The selection is extensive in both Comic and Helvetica. More limited in Jura and HirukoPro but still a complete ASCII set.
The file “meshwriter.min.js” is still under 120K.
I may fill in some corners but I don’t plan to do any large expansions.
Yeah, seems legit to me to put var in front of the variables.
I have no clue how it was working, but before further investigations, question is: should no var tag been allowed in the first place ? @Deltakosh
@temrysh, sorry for your difficulty. Can you provide more detail. What precisely are you doing and what step is not yielding the desired results?
Background: Font file formats vary. It is possible that there is some incompatibility between the font file you are trying to convert and the MeshWriter utility. Nonetheless, let’s start at the basics.
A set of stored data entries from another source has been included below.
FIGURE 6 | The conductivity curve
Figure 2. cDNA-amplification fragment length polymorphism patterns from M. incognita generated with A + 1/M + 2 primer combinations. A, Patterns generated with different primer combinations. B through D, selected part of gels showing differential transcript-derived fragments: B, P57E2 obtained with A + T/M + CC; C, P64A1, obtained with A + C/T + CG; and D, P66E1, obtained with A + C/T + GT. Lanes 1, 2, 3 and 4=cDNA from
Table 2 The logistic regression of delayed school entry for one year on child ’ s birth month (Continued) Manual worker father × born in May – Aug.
Thank you for getting back that fast and for supporting your great tool.
So I have followed the steps described in meshwriter-font with my custom .ttf font and stumbled upon issue that was already opened on github. The output only cover the numbers 0123456789.
To narrate for other readers: ‘config.js’ (from the github repo) must be included in the source directory for complete font conversion. It holds the glyph conversion lists, by font name. If it is absent, the utility only converts the numerals, mystifying programmers.
Yes. Thank you for bringing that to my attention. I built all that stuff around a program I abandoned years ago, but that’s where I hosted the code modules. I left that server running for the sole reason of hosting MeshWriter code but I guess the cert finally expired.
I believe the code modules can be hosted directly on github. Old playground pointers must all change though.